It Doesn't Stay the Same

It Doesn't Stay the Same
Million Dead – 2000trees – Withington – 11 July 2025. Photo: Snaprockandpop

Have you ever noticed yourself losing your taste for something you thought you liked while you are in the middle of experiencing it? Example: I liked the album Harmony No Harmony by Million Dead. What was wrong with it? I like wild guitars and drums going nuts and a guy singing and often yelling what could be wrong with it. When I put it on I felt the warmth of uncritical familiarity. It was energetic enough to affect my mood and it made me want to play a guitar loud. It was something nice to listen to while I drove to my bad workplace or while I swept my splintering hardwood floor. Or at least it used to be.

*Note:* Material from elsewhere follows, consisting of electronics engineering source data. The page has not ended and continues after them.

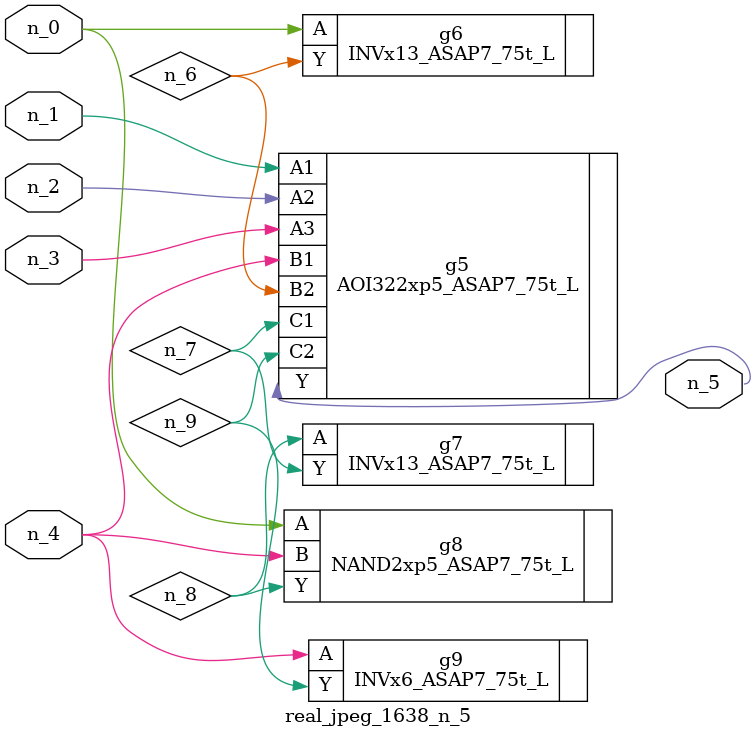
<source format=v>
module real_jpeg_1638_n_5 (n_4, n_0, n_1, n_2, n_3, n_5);

input n_4;
input n_0;
input n_1;
input n_2;
input n_3;

output n_5;

wire n_8;
wire n_6;
wire n_7;
wire n_9;

INVx13_ASAP7_75t_L g6 ( 
.A(n_0),
.Y(n_6)
);

NAND2xp5_ASAP7_75t_L g8 ( 
.A(n_0),
.B(n_4),
.Y(n_8)
);

AOI322xp5_ASAP7_75t_L g5 ( 
.A1(n_1),
.A2(n_2),
.A3(n_3),
.B1(n_4),
.B2(n_6),
.C1(n_7),
.C2(n_9),
.Y(n_5)
);

INVx6_ASAP7_75t_L g9 ( 
.A(n_4),
.Y(n_9)
);

INVx13_ASAP7_75t_L g7 ( 
.A(n_8),
.Y(n_7)
);


endmodule
</source>
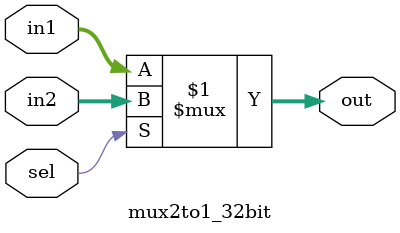
<source format=v>
module mux2to1_32bit(output [31:0] out, input sel, input [31:0] in1, input [31:0] in2);
    // reg [31:0] out;
    assign out=sel?in2:in1;
endmodule
</source>
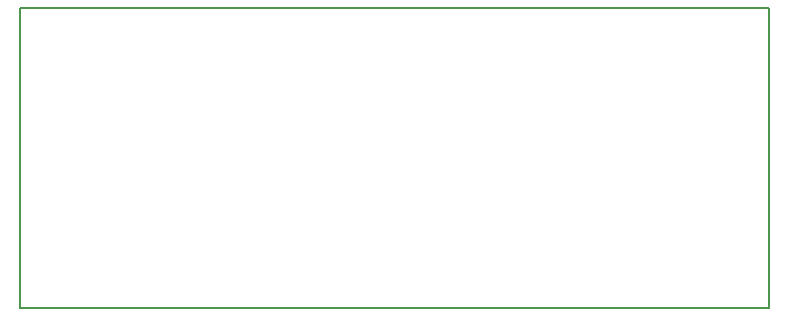
<source format=gbr>
G04 #@! TF.GenerationSoftware,KiCad,Pcbnew,5.1.5+dfsg1-2build2*
G04 #@! TF.CreationDate,2022-05-23T14:10:23+02:00*
G04 #@! TF.ProjectId,wy__cznik zmierzchowy wersja II,77794205-637a-46e6-996b-207a6d696572,rev?*
G04 #@! TF.SameCoordinates,Original*
G04 #@! TF.FileFunction,Other,User*
%FSLAX46Y46*%
G04 Gerber Fmt 4.6, Leading zero omitted, Abs format (unit mm)*
G04 Created by KiCad (PCBNEW 5.1.5+dfsg1-2build2) date 2022-05-23 14:10:23*
%MOMM*%
%LPD*%
G04 APERTURE LIST*
%ADD10C,0.200000*%
G04 APERTURE END LIST*
D10*
X16800000Y-39200000D02*
X16900000Y-39200000D01*
X16800000Y-38800000D02*
X16800000Y-39200000D01*
X16800000Y-13800000D02*
X16800000Y-38800000D01*
X80200000Y-13800000D02*
X16800000Y-13800000D01*
X80200000Y-39200000D02*
X80200000Y-13800000D01*
X16900000Y-39200000D02*
X80200000Y-39200000D01*
M02*

</source>
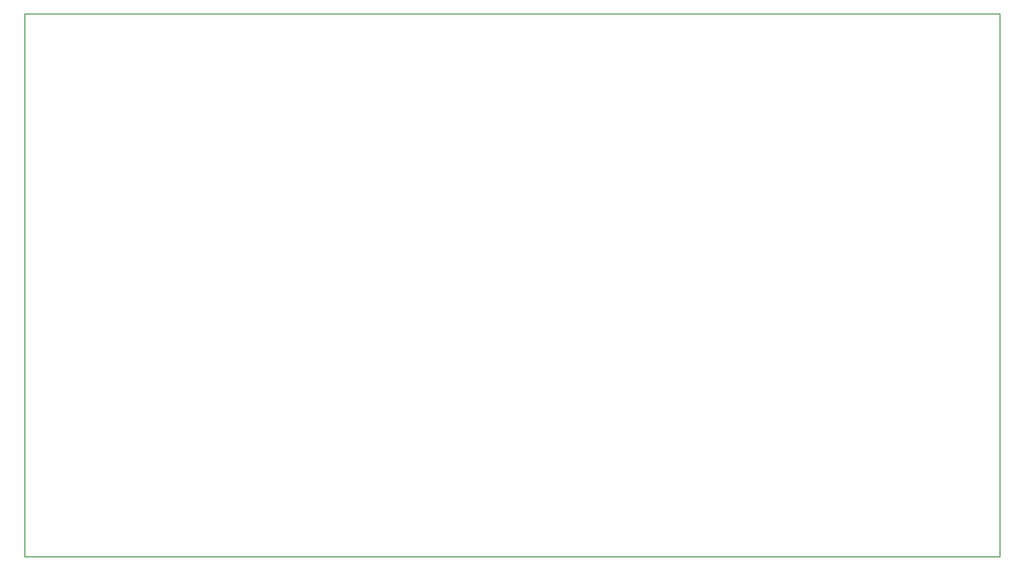
<source format=gbr>
%TF.GenerationSoftware,KiCad,Pcbnew,(5.1.10)-1*%
%TF.CreationDate,2021-12-14T14:45:45+00:00*%
%TF.ProjectId,vacSwitch,76616353-7769-4746-9368-2e6b69636164,rev?*%
%TF.SameCoordinates,Original*%
%TF.FileFunction,Profile,NP*%
%FSLAX46Y46*%
G04 Gerber Fmt 4.6, Leading zero omitted, Abs format (unit mm)*
G04 Created by KiCad (PCBNEW (5.1.10)-1) date 2021-12-14 14:45:45*
%MOMM*%
%LPD*%
G01*
G04 APERTURE LIST*
%TA.AperFunction,Profile*%
%ADD10C,0.050000*%
%TD*%
G04 APERTURE END LIST*
D10*
X104394000Y-128270000D02*
X106680000Y-128270000D01*
X104394000Y-77470000D02*
X104394000Y-128270000D01*
X195580000Y-77470000D02*
X104394000Y-77470000D01*
X195580000Y-128270000D02*
X106680000Y-128270000D01*
X195580000Y-77470000D02*
X195580000Y-128270000D01*
M02*

</source>
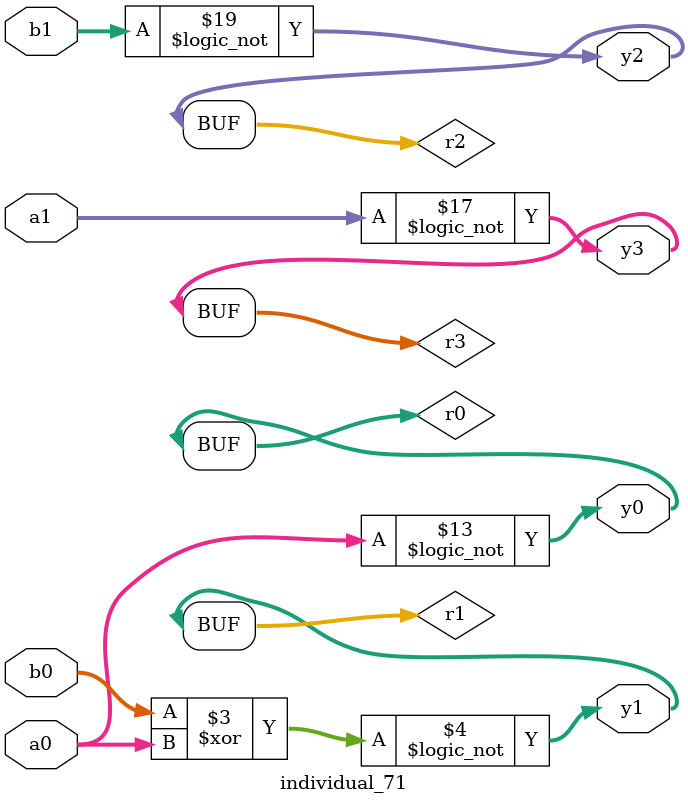
<source format=sv>
module individual_71(input logic [15:0] a1, input logic [15:0] a0, input logic [15:0] b1, input logic [15:0] b0, output logic [15:0] y3, output logic [15:0] y2, output logic [15:0] y1, output logic [15:0] y0);
logic [15:0] r0, r1, r2, r3; 
 always@(*) begin 
	 r0 = a0; r1 = a1; r2 = b0; r3 = b1; 
 	 r3  ^=  r1 ;
 	 r2  ^=  r0 ;
 	 r1 = ! r2 ;
 	 r2  ^=  r2 ;
 	 r0  &=  r2 ;
 	 r3  &=  r2 ;
 	 r0  ^=  b0 ;
 	 r3 = ! b1 ;
 	 r0  |=  a1 ;
 	 r0  ^=  r1 ;
 	 r2 = ! r2 ;
 	 r0 = ! a0 ;
 	 r3  |=  r3 ;
 	 r3  &=  r0 ;
 	 r3  |=  b1 ;
 	 r3 = ! a1 ;
 	 r2  ^=  r2 ;
 	 r2 = ! b1 ;
 	 y3 = r3; y2 = r2; y1 = r1; y0 = r0; 
end
endmodule
</source>
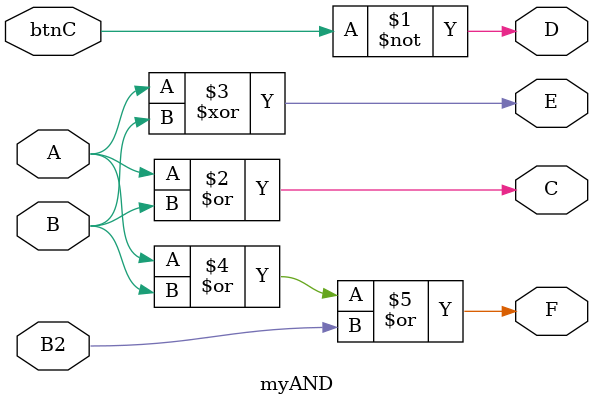
<source format=v>
`timescale 1ns / 1ps


module myAND(
    //NOT bnt led 0 
    input btnC, //btn C 
    
    // Or A B for led C
    input A, //sw 0
    input B, //sw 1
    input B2, //sw2
    output D, // led 0
    output C, //led 1
    output E, //led 2
    output F  //led 3
    
    
    );
    assign D = ~btnC ;
    assign C = A | B ;
    assign E = A ^ B ;
    assign F = A | B | B2 ;
endmodule

</source>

3 months ago I put that album on in the apartment and my beautiful girlfriend comes in from the other room and says to me, "Who is this? It kind of sucks." And in the moment I inhaled to begin saying, "Shut up no it doesn't, (my beautiful) swine (who I love so much please marry me)," I felt the feeling go. I suddenly began listening to it with ears unveiled from the warm, forgiving blanket of familiarity. Damn, Frank Turner's lyrics aren't great on this. The leg bone is connected to the foot bone? Why are the drums so clean and far back in the mix? They're so separated from the guitars that also aren't particularly blowing my ass off like I thought they just were. I listened on, the flavor of this thing I liked souring in my mouth.

One might say, "you just felt like that cause you got embarrassed," or, "you are a coward, easily swayed," or, "you should just listen to their first album, they broke up after the second one and maybe you can hear why." And to all of that I say: maybe a little yeah; maybe a lot yeah; dude I'm listening to A Song to Ruin right now and it's awesome, and I heard they broke up cause the bassist and guitarist haaated Frank and the drummer like they were all onstage every night seething before they finally ended the whole thing.

These four in a van match the political intensity of pre-WWI Europe

This draining-out feeling happened again while I was listening to Bjork (Vespertine, her vocal delivery just started to hit me like hearing a car alarm out on the street at 10pm), Godflesh (A World Lit Only by Fire, it used to get me hype but now it feels the same as reading the news on twitter), and latter-day Black Moth Super Rainbow (Panic Blooms, Thomas Fec, if you're reading this I love you and I will help you choose the 10 good songs out of the 16 you are putting on these albums). All of this stuff I used to like, but something in my taste has changed, and with these albums in particular I have caught it changing in real time.

I don't think there's a particular lesson here beyond time causes things to change, and how many times am I gonna learn that lesson? I look at pictures of my mom when I was a kid and I feel a distant, shrieking ache in my gut. The good news is there are 1 million bands making 1 million music and there is always something else beautiful to discover after losing something you once loved.


Rhodri Davies - Telyn Rawn (2020)
One Welsh guy and one harp, the texture of this album is like looking at sped up footage of prairie land.

The Bee Gees - Main Course (1975)
Me and Maxine and Loren have band practice on Saturdays. Listening to this album in the car together was the musical highlight of last month for me.

Variété - Variété (1993)
A couple years ago I was trying to understand what "coldwave" music was and who was in the canon. I forgot most of what I learned because it was boring but I did find this band from Poland. The album is long and kind of drags on but my god the first few songs kick so much ass. Loren says the bass tone at the start of the first track, "Should be illegal."


I got stuck in traffic a lot on my way home from work recently. I had my little Canon S60 with me and I got curious about making something interesting happen from inside my car:

My technique for shooting in was to hit it without looking while holding the camera on my shoulder pointing out the driver's side window or sticking my arm straight out to take shots out the passenger side. Unsurprisingly, most of the pics are blurry, badly composed, or both. The stuff that sings to me, though, really feels worth taking 75 bad pictures to get to. It also feels good to make something while stuck out on the road in the dark.